Sebutkan pendekatan yang digunakan dalam penelitian menurut kutipan metode penelitian di bawah.

§ **Kutipan Teks**:
_ _ _

1.7. Metode Penelitian
1.7.1.Jenis Penelitian
Penelitian ini menggunakan
metode kualitatif yaitu prosedur penelitian yang menghasilkan data deskriptif
berupa kata-kata tertulis atau lisan dari orang-orang dan perilaku yang dapat
dipahami. Untuk mendapatkan pengetahuan tentang Kebijakan Pemerintah Kabupaten
Demak dalam pengembangan tempat wisata dan penataan PKL di lokasi wisata
Kabupaten Demak terutama di Masjid Agung Demak dan Makam Kesultanan Demak
Bintoro, maka dalam penelitian ini penulis menggunakan metode penelitian
deskriptif.
Penelitian deskriptif adalah
penelitian yang melukiskan sifat-sifat suatu individu, gejala, keadaan,
fenomena yang dapat berupa kata-kata, gambar dan bukan angka.Tujuannya adalah
memecahkan suatu masalah, menuturkan, menganalisis, mengklasifikasikan serta
membandingkan untuk kemudian diperoleh kesimpulan.Laporan penelitian akan berisi
kutipan-kutipan data untuk memberi gambaran penyajian lapangan tersebut. Data
tersebut bisa berasal dari naskah wawancara, catatan lapangan, foto,
video/tape, dokumen pribadi, memo dan dokumen resmi lainnya.
Jika dipandang dari
karakteristik masalah yang dihadapi, maka dalam penelitian deskriptif ini
terdapat “batas” yang ditentukan oleh fokus”.Penelitian kualitatif menghendaki
ditetapkannya batas dalam penelitiannya atas dasar fokus yang timbul dalam
masalah penelitian.Penelitian kualitatif menghendaki ditetapkannya batas dalam
penelitiannya atas dasar fokus yang timbul dalam masalah penelitian.
Hal tersebut disebabkan oleh
beberapa hal seperti :
·
Batas
menentukan kenyataan ganda yang kemudian mempertajam focus.
·
Penetapan
fokus lebih dapat dihubungkan oleh interaksi antara peneliti dan fokus. Dengan
kata lain, bagaimanapun penetapan fokus sebagai masalah penelitian penting
artinya dalam usaha menemukan batas penelitian.
Dalam hal ini obyek yang akan
diteliti dipandang sebagai suatu kasus yang akan diteliti secara mendalam
karenanya penelitian ini menggunakan pendekatan studi kasus. Data yang
terkumpul dari pendekatan studi kasus dipelajari sebagai suatu keseluruhan yang
terintegrasi yang tujuannya agar mendapat pengetahuan yang mendalam tentang
obyek yang bersangkutan.Setelah data terangkum dituangkan dalam sebuah
deskripsi secara umum berdasarkan hasil penelitian yang mudah dicerna,
dipahami, untuk selanjutnya memungkinkan untuk ditarik sebuah kesimpulan dari
penelitian yang telah dilakukan.

_ _ _

Data sumber:
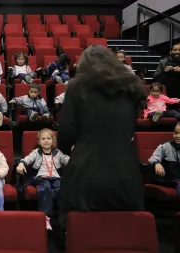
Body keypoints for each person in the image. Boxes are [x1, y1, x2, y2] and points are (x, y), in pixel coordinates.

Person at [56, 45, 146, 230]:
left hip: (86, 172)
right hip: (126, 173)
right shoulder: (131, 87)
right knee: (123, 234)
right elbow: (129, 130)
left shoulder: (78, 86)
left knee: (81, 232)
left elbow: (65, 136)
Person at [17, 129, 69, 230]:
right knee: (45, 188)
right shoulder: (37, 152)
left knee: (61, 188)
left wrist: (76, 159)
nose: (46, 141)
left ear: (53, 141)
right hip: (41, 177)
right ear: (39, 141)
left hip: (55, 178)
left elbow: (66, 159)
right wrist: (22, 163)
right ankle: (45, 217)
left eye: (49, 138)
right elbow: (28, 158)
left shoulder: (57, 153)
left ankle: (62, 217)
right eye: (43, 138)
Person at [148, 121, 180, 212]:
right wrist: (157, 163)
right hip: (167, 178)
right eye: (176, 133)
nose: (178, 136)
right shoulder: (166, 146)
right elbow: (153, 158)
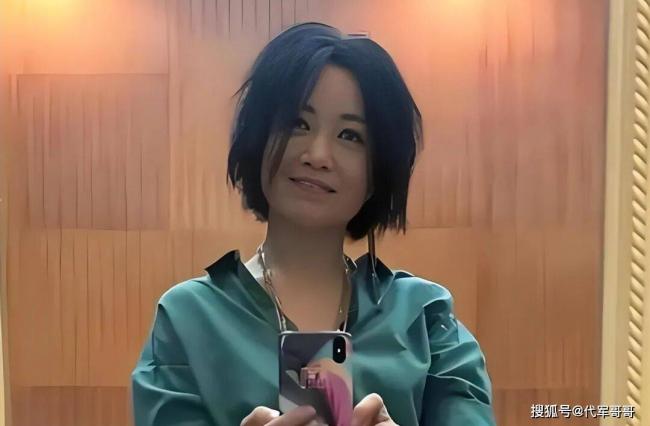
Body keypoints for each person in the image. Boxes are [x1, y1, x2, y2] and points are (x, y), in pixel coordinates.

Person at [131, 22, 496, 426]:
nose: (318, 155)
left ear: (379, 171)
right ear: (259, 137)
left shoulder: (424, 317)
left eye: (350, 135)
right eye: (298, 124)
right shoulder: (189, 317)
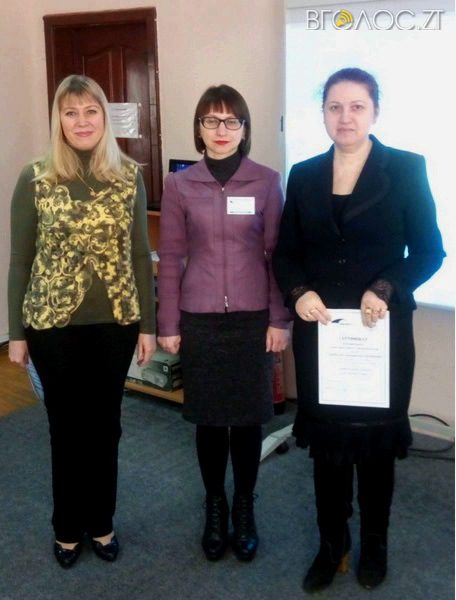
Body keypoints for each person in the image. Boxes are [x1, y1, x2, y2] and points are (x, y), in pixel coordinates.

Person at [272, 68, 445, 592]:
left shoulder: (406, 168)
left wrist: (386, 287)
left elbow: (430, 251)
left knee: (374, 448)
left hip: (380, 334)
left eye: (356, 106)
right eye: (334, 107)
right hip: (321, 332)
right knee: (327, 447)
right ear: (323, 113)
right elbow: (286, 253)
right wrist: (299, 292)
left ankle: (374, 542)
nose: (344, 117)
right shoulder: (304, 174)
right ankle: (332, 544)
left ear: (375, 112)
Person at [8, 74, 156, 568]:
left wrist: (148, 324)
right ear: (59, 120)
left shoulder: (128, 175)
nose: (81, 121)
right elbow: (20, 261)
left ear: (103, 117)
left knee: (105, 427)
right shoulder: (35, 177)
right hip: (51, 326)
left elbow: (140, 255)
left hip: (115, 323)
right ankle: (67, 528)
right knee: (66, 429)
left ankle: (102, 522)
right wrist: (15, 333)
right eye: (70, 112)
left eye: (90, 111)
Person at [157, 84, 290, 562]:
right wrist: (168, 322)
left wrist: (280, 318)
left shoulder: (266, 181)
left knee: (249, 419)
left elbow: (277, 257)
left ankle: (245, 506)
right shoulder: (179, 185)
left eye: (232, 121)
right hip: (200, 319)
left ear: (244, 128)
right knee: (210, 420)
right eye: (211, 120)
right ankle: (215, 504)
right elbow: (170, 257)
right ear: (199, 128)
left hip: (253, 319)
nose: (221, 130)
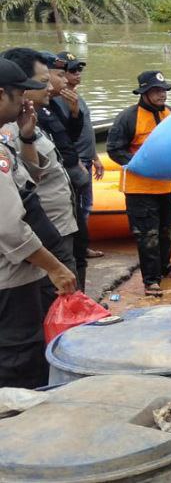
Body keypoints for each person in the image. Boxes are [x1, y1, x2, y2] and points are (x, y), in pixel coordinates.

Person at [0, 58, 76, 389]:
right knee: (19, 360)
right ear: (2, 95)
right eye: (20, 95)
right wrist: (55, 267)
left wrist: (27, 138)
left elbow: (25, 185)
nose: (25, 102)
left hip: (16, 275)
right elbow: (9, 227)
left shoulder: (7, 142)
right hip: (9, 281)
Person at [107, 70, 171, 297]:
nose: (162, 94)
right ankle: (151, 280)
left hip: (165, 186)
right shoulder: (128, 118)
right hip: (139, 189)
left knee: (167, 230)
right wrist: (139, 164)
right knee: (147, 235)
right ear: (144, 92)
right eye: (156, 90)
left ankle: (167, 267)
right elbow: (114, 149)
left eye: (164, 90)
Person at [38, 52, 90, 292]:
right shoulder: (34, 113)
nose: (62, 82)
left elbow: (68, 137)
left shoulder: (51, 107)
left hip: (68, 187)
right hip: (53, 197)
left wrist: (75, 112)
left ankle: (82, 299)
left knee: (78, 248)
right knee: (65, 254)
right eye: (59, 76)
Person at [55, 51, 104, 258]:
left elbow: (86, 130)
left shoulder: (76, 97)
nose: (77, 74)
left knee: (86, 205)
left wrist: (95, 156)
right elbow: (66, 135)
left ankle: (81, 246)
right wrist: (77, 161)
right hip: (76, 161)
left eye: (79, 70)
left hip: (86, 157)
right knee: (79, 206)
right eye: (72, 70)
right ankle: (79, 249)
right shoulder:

_ _ _

§ **Jawaban**: Penelitian ini menggunakan pendekatan studi kasus.